Reproduisez à l'identique toutes les lignes ci-dessous, en omettant les images, s'il vous plaît.

Entrées de données enregistrées:
══════

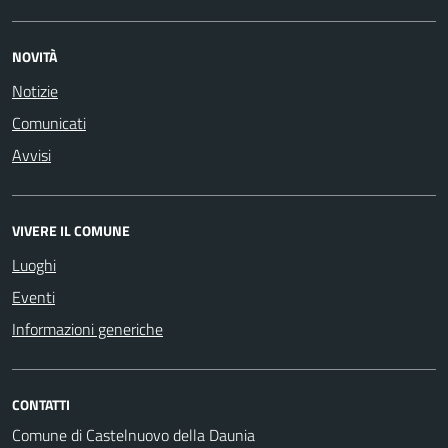
NOVITÀ
Notizie
Comunicati
Avvisi
VIVERE IL COMUNE
Luoghi
Eventi
Informazioni generiche
CONTATTI
Comune di Castelnuovo della Daunia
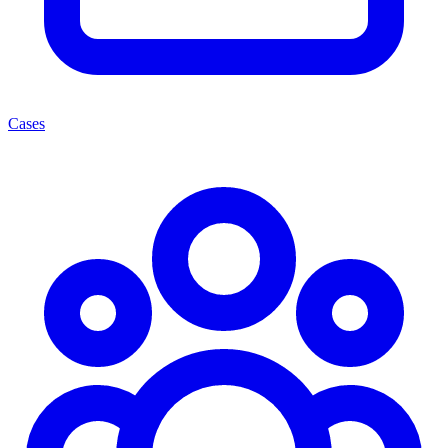
Cases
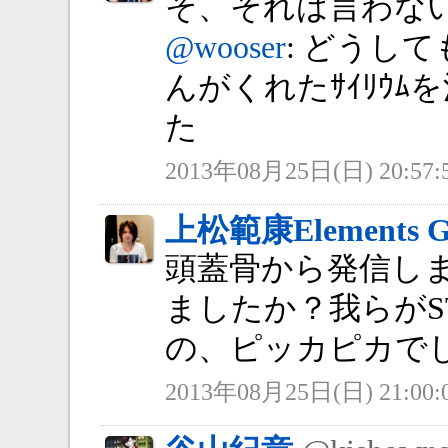
そ、それは言わない約
@wooser
: どうし
んがくれたｻｲﾘｳ
た
2013年08月25日(日) 20:57:
上松範康Elements G
頭蓋骨から発信し
ましたか？我らがS
の、ピッカピカでした
2013年08月25日(日) 21:00:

══════

▶ _SOLUTION CI-DESSOUS_
NOVITÀ
Notizie
Comunicati
Avvisi
VIVERE IL COMUNE
Luoghi
Eventi
Informazioni generiche
CONTATTI
Comune di Castelnuovo della Daunia
Cases
そ、それは言わない約
@wooser
: どうし
んがくれたｻｲﾘｳ
た
2013年08月25日(日) 20:57:
上松範康Elements G
頭蓋骨から発信し
ましたか？我らがS
の、ピッカピカでした
2013年08月25日(日) 21:00:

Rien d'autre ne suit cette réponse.